**REQUIREMENT**.
Scan the entries line by line and return those with "pinky".
** DATA FOR REVIEW follows **
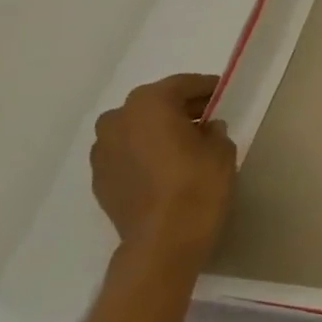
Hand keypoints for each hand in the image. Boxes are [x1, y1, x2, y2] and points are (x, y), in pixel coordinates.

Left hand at [90, 73, 236, 259]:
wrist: (164, 237)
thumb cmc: (199, 183)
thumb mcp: (222, 149)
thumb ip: (214, 130)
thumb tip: (206, 128)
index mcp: (149, 104)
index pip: (181, 84)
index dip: (206, 87)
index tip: (223, 93)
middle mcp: (117, 119)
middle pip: (153, 104)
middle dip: (179, 108)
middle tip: (206, 118)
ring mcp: (102, 149)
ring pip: (135, 128)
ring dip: (158, 130)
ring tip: (185, 145)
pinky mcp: (99, 176)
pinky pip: (126, 152)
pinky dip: (144, 152)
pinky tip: (165, 167)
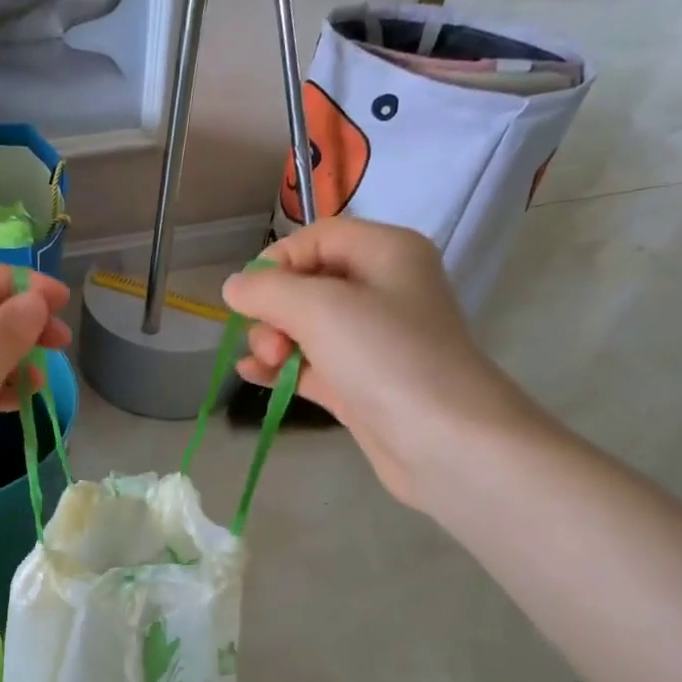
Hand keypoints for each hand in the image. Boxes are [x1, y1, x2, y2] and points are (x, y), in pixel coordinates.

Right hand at [221, 218, 542, 509]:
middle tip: (270, 345)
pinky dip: (281, 368)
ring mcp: (370, 341)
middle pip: (306, 284)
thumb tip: (235, 286)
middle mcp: (381, 290)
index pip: (316, 238)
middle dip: (273, 310)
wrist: (446, 443)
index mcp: (385, 253)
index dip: (277, 262)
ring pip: (304, 328)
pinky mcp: (359, 384)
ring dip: (272, 341)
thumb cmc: (387, 358)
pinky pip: (309, 364)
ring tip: (265, 365)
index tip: (250, 297)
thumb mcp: (321, 309)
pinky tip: (252, 376)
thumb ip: (268, 290)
** End of DATA FOR REVIEW **
**ANSWER BELOW**.
pinky mcp: (99, 176)
pinky pip: (126, 152)
pinky dip: (144, 152)
pinky tip: (165, 167)
pinky dip: (281, 368)
pinky mcp: (359, 384)
pinky pip: (309, 364)
pinky tip: (252, 376)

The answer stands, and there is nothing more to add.